It’s not unheard of for soccer players to get in trouble with the referee after scoring. FIFA’s rules discourage ‘excessive’ celebration and specifically ban jumping into the crowd to celebrate, taking off one’s shirt and deliberately riling up opponents or fans, all of which are yellow card offenses. The rationale behind these rules is to both avoid timewasting and to prevent tensions getting out of hand, but given that it’s FIFA I suspect they’re mostly to banish fun and joy. You have to send in bribes if you want those.
There have been some famous incidents of goalscorers running afoul of these rules. Chelsea and Bayern Munich star Arjen Robben was once sent off after scoring at Sunderland and celebrating with the traveling supper; Hannover 96’s Szabolcs Huszti managed to pick up two bookable offenses with one goal (taking his shirt off and jumping into the crowd) after scoring a stoppage-time winner against Werder Bremen.

**Record extracts:**

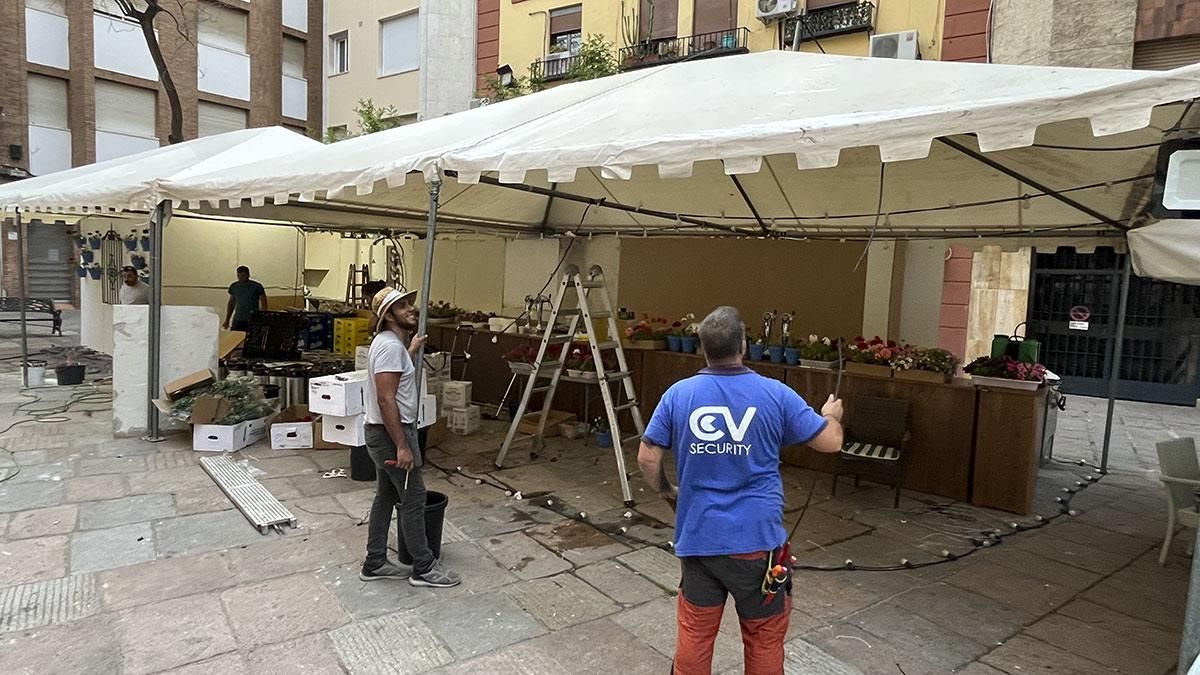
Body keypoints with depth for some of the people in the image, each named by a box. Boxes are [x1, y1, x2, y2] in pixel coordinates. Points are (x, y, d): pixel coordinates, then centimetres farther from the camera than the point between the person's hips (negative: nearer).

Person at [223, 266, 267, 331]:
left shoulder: (257, 286, -3)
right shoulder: (234, 286, 10)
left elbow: (264, 303, -2)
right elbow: (231, 304, 19)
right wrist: (227, 320, 16)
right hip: (237, 321, 4)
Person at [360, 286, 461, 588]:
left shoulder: (390, 343, 11)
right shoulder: (390, 346, -21)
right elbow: (386, 400, -26)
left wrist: (411, 350, 46)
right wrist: (402, 446, -26)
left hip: (383, 433, 10)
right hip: (391, 433, -10)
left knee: (387, 497, 16)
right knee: (413, 498, -1)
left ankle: (375, 564, 26)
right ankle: (424, 568, 11)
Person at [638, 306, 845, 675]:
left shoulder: (678, 394, -5)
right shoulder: (775, 394, -9)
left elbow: (647, 457, -2)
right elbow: (830, 442, -1)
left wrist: (667, 492, 17)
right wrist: (831, 415, 21)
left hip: (698, 538, 2)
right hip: (756, 538, -1)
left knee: (694, 631, 16)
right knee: (765, 635, 16)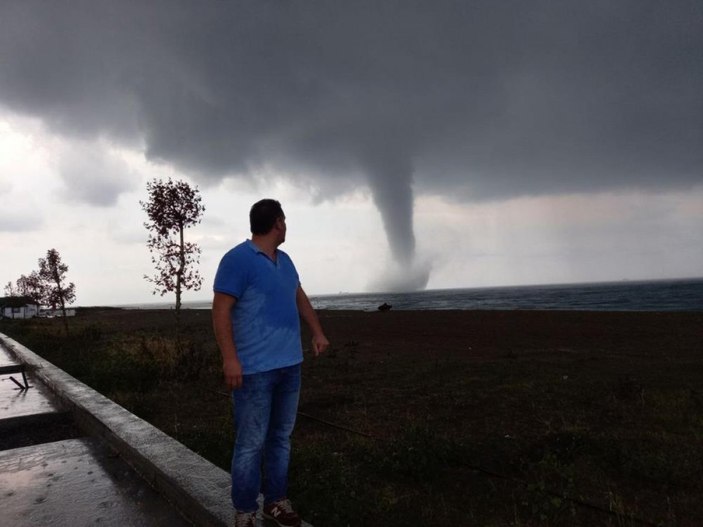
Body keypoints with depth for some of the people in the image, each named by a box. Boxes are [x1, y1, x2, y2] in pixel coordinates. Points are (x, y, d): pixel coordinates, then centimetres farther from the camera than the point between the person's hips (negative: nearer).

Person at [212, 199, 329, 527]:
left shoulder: (284, 261, 14)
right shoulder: (237, 259, -11)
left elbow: (300, 297, 27)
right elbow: (221, 311, -14)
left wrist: (318, 332, 24)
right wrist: (229, 358, -20)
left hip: (289, 365, 8)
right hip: (255, 368, -8)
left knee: (281, 438, 14)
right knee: (251, 444, -1)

**Exercises:**
1. In the passage on soccer goal celebrations, which two bookable offenses did Szabolcs Huszti commit with a single goal?
2. Please write the next part of the passage on soccer goal celebrations, picking up after its final sentence.
You can leave the listing aside; it isn't needed for this work.

**Responses to the exercise:**
1. He took his shirt off and jumped into the crowd.

2.
With all that said, these are all offenses of exuberance, committed while celebrating. Up until now, I’ve never seen a player get in trouble with the ref for what they did while scoring a goal. Here’s Silas Wamangituka to change that:
A couple of things here:
According to the FIFA Laws of the Game, there are a number of offences which are covered by the ‘unsporting behavior’ clause. For instance, if that was all the information you had on Wamangituka’s caution, you might plausibly believe that he had ‘change[d] places with the goalkeeper during play or without the referee’s permission’ or ‘made an unauthorized mark on the field of play’. But since we know what happened, we know that the yellow card was for ‘show[ing] a lack of respect for the game.’
Is this absurd? I think it’s absurd. Sure, Wamangituka is deliberately and gloriously disrespecting Werder Bremen, in particular the comedy duo of Jiří Pavlenka and Ömer Toprak. But conflating Werder Bremen and ‘the game’ is bizarre to the point of absurdity. It is in fact the Bremen players who stop playing first, instead preferring to have a brief spat over responsibility for their error rather than doing the responsible thing and chasing the Stuttgart man down. If they didn’t give Wamangituka the time and space to slow-walk the ball into the goal, he wouldn’t have been able to be quite so rude about his goal.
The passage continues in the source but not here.